Le 9 octobre, une nouvelle délégation a été reçue à Matignon. Interrogé sur cette réunion, Maxime Savaux est clair sur les attentes de la CGT vis-à-vis de cette entrevue: “Macron est venu à Dunkerque et a dit qu’il se battrait jusqu’au dernier quart d’heure. On est pas loin du dernier quart d’heure, donc il faut qu’il se positionne”. L’objet de la réunion était également de demander l’organisation d’une table ronde avec l’Etat, les représentants de la SNCF, de la RATP, d’Alstom, et des régions Hauts-de-France et d’Île-de-France dans le but de créer un consortium ferroviaire. 

Un projet désespéré

Le projet d’un consortium SNCF/Alstom, chiffré et porté par la CGT, permettrait de pérenniser l’activité de Valdunes et surtout de répondre aux attentes des ouvriers: Valdunes 100% français. Ce projet aurait du sens en permettant de maîtriser l’ensemble des maillons de la chaîne, depuis la forge des roues et des essieux jusque sur les rails. 
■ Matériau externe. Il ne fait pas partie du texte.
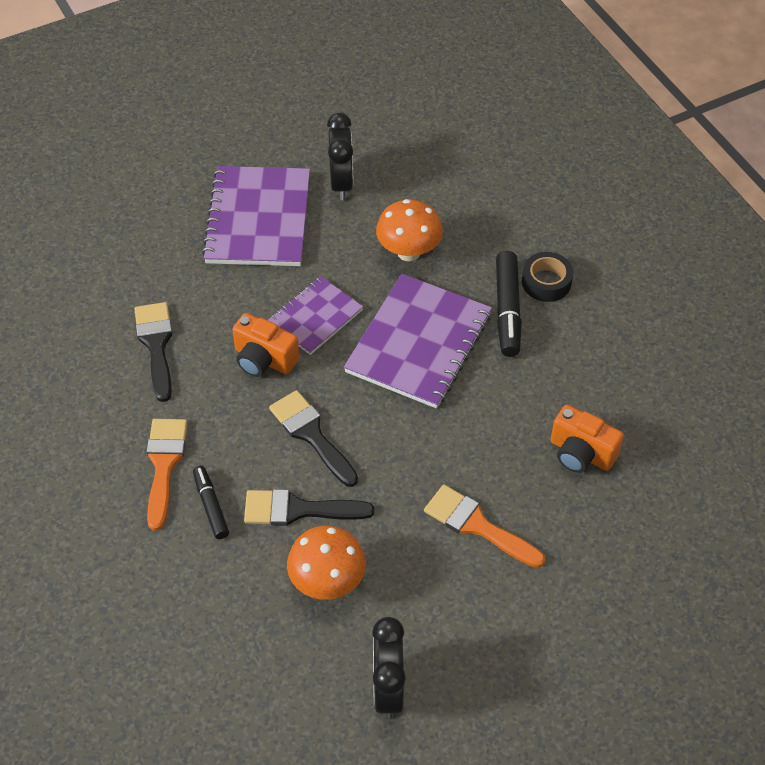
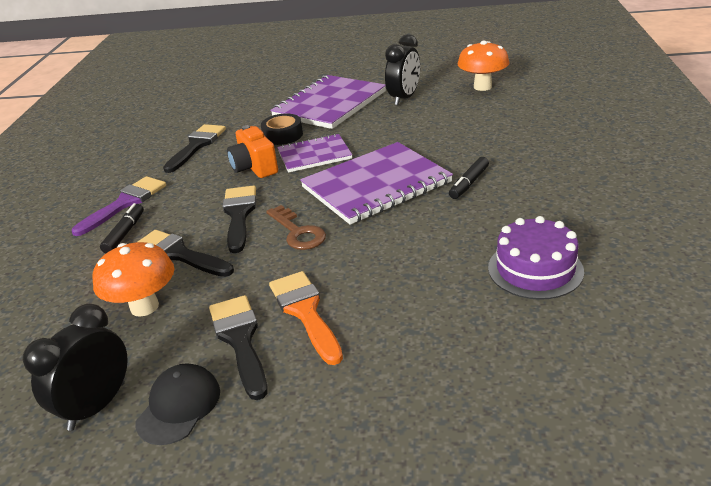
camera: 35 degrees right, 20 degrees down
(164, 465) = (125, 203): orange brush -> purple brush
(393, 436) = (298, 232): none -> brown key
(408, 252) = (419, 137): orange mushroom -> orange mushroom (482, 87)
(446, 577) = (240, 340): none -> black brush
(454, 657) = (179, 406): none -> black cap
(507, 310) = (469, 183): black marker -> black marker, size x0.62
(546, 282) = (519, 175): black tape -> black tape (283, 135)
(581, 453) = (453, 291): orange camera -> none
(629, 403) = (535, 269): none -> purple cake

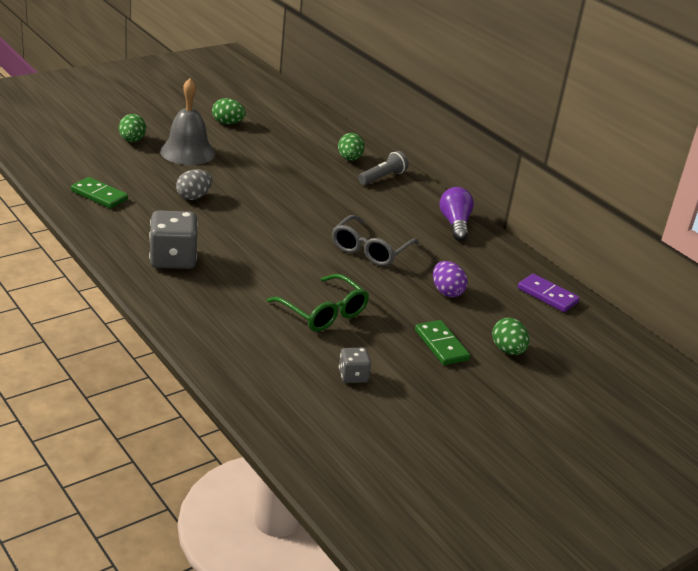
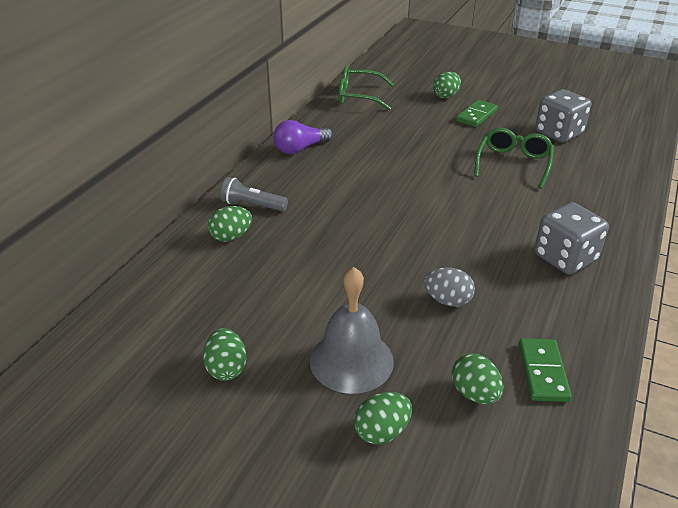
camera: 115 degrees left, 5 degrees up
(117, 171) = (474, 393): none -> green egg
(353, 376) = (558, 133): grey dice -> grey dice, size x1.87
(370, 250) = (398, 172): grey glasses -> none
(446, 292) = (410, 128): purple egg -> none
(547, 295) = (359, 96): purple domino -> green glasses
Sur le papier, il garantit la souveraineté industrielle française. Il nécessite au préalable des investissements, chiffrés à 100 millions d’euros sur une période de 3 ans. Le volume de production devrait alors atteindre l’ordre de 100 000 roues et 10 000 axes et essieux en 2027 pour un chiffre d’affaires de 145 millions d’euros, contre 34 000 roues, 3100 axes et essieux et 63 millions de chiffre d’affaires en 2020.

Le problème, dans toute cette histoire, c’est que ni le gouvernement, ni Alstom, ni la SNCF n’ont manifesté un grand intérêt pour ces propositions. Pour le gouvernement, des roues et des essieux sont déjà produits en Europe avec le tchèque Boratrans et l’italien Lucchini qui viennent d’investir dans des forges flambants neuves. En plus, couper l’herbe sous le pied à MA-Steel en nationalisant Valdunes reviendrait à une confrontation directe avec le gouvernement chinois. De leur côté, la SNCF et Alstom ont déjà affiché leur position: ils consentent  à augmenter leur commande à Valdunes, mais pour le moment, pas question d’investir,  Alstom ne représentant que 10% du carnet de commandes de Valdunes et n’a pas la volonté de sortir de son coeur de métier à savoir la construction et l’assemblage de trains.

L’actionnaire chinois laissait jusqu’au 15 octobre à un potentiel repreneur pour déposer un dossier. La table ronde demandée par la CGT se déroulera le jeudi 19 octobre à Bercy afin de présenter le projet en détail et tenter de convaincre l’Etat, Alstom et la SNCF de reprendre Valdunes. Passée cette date et sans repreneur, Valdunes risque le redressement judiciaire et les salariés, un licenciement économique.